Dalam dunia literasi, seorang penulis atau pengarang aslinya
tidak butuh pujian, karena pujian itu enak seperti sate kambing, atau
setidaknya seperti ditraktir makan tiga kali (walau lauknya tempe penyet). Sate
kambing jelas rasanya enak, bagi yang suka. Bagi yang tidak suka, silakan ganti
kata-kata di atas dengan sate ayam, sate bebek, sate sapi, atau sate apa saja,
terserah. Intinya semua jenis sate, atau masakan apa pun yang dimasak dengan
baik dan berharga mahal, pasti rasanya enak to? Sedangkan, ditraktir tempe
penyet tiga kali itu kebiasaan orang Indonesia. Percaya nggak percaya, itulah
kita, karena kita suka yang gratis-gratis, walau agak kampungan.
Sudah, tak usah dibikin ribut gimana-gimana, wong saya tentu
tidak berhasrat mengatakan tempe itu kampungan atau sate kambing itu bangsawan.

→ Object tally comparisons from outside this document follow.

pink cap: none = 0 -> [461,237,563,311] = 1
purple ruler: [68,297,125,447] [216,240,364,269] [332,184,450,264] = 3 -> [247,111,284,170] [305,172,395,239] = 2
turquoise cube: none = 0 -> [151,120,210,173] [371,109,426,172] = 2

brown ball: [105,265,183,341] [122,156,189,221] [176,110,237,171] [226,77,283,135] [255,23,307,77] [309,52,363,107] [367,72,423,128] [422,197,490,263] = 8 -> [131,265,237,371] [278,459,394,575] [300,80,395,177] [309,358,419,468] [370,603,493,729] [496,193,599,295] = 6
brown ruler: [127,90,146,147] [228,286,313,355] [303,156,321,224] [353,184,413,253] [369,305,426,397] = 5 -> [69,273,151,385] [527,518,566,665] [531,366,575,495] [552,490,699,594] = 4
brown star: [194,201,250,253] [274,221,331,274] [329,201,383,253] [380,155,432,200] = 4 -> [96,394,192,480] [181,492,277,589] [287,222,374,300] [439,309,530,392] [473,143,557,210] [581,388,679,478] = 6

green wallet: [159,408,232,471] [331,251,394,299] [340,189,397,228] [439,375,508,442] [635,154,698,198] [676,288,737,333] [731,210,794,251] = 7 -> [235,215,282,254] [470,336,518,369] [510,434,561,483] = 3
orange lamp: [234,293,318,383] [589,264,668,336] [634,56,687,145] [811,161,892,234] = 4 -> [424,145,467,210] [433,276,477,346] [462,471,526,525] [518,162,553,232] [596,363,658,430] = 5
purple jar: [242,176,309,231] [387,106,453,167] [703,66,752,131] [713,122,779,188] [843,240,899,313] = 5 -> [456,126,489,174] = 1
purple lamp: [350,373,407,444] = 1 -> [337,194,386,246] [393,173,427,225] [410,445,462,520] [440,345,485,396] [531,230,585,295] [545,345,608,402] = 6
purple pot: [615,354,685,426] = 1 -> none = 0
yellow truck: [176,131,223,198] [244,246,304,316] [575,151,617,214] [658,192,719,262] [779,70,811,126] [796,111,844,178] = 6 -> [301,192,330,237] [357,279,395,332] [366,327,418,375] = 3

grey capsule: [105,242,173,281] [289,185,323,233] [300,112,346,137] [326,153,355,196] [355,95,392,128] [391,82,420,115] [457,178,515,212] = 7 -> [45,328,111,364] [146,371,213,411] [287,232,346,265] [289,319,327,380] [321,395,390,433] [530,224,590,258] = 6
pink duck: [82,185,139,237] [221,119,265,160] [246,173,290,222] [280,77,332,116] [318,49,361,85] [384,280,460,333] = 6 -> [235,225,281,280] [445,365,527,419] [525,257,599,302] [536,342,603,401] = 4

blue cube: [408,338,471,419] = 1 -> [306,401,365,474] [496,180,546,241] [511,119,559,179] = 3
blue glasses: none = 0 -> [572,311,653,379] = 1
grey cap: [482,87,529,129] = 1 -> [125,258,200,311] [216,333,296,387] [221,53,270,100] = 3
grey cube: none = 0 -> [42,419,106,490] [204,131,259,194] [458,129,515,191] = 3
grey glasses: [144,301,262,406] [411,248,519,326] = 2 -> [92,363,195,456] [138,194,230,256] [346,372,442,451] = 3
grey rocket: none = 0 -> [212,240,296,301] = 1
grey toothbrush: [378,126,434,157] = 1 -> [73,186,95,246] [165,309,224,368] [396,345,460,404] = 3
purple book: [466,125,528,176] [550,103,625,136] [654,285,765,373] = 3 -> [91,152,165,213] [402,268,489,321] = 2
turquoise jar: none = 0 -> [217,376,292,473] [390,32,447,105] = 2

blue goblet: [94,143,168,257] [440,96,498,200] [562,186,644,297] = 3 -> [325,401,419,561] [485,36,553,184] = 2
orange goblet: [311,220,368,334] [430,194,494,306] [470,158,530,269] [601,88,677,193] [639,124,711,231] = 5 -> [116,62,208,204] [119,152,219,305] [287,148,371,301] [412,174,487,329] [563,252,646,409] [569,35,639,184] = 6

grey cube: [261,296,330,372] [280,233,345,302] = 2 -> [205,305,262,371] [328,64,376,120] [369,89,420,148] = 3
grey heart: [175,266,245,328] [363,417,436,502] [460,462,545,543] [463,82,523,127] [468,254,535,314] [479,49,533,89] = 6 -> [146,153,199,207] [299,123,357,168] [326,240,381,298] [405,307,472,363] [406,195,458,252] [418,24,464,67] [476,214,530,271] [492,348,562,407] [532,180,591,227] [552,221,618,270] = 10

Yang saya bilang adalah: pujian itu enak banget, dan kalau diberikan secara
cuma-cuma, kita bisa ketagihan. Tapi jangan salahkan kalau nanti yang sampean
dapat ujung-ujungnya cuma bikin lari ke WC, lantas BAB. Makan apa saja, entah
enak entah gratis, ujung-ujungnya jadi (maaf) tahi.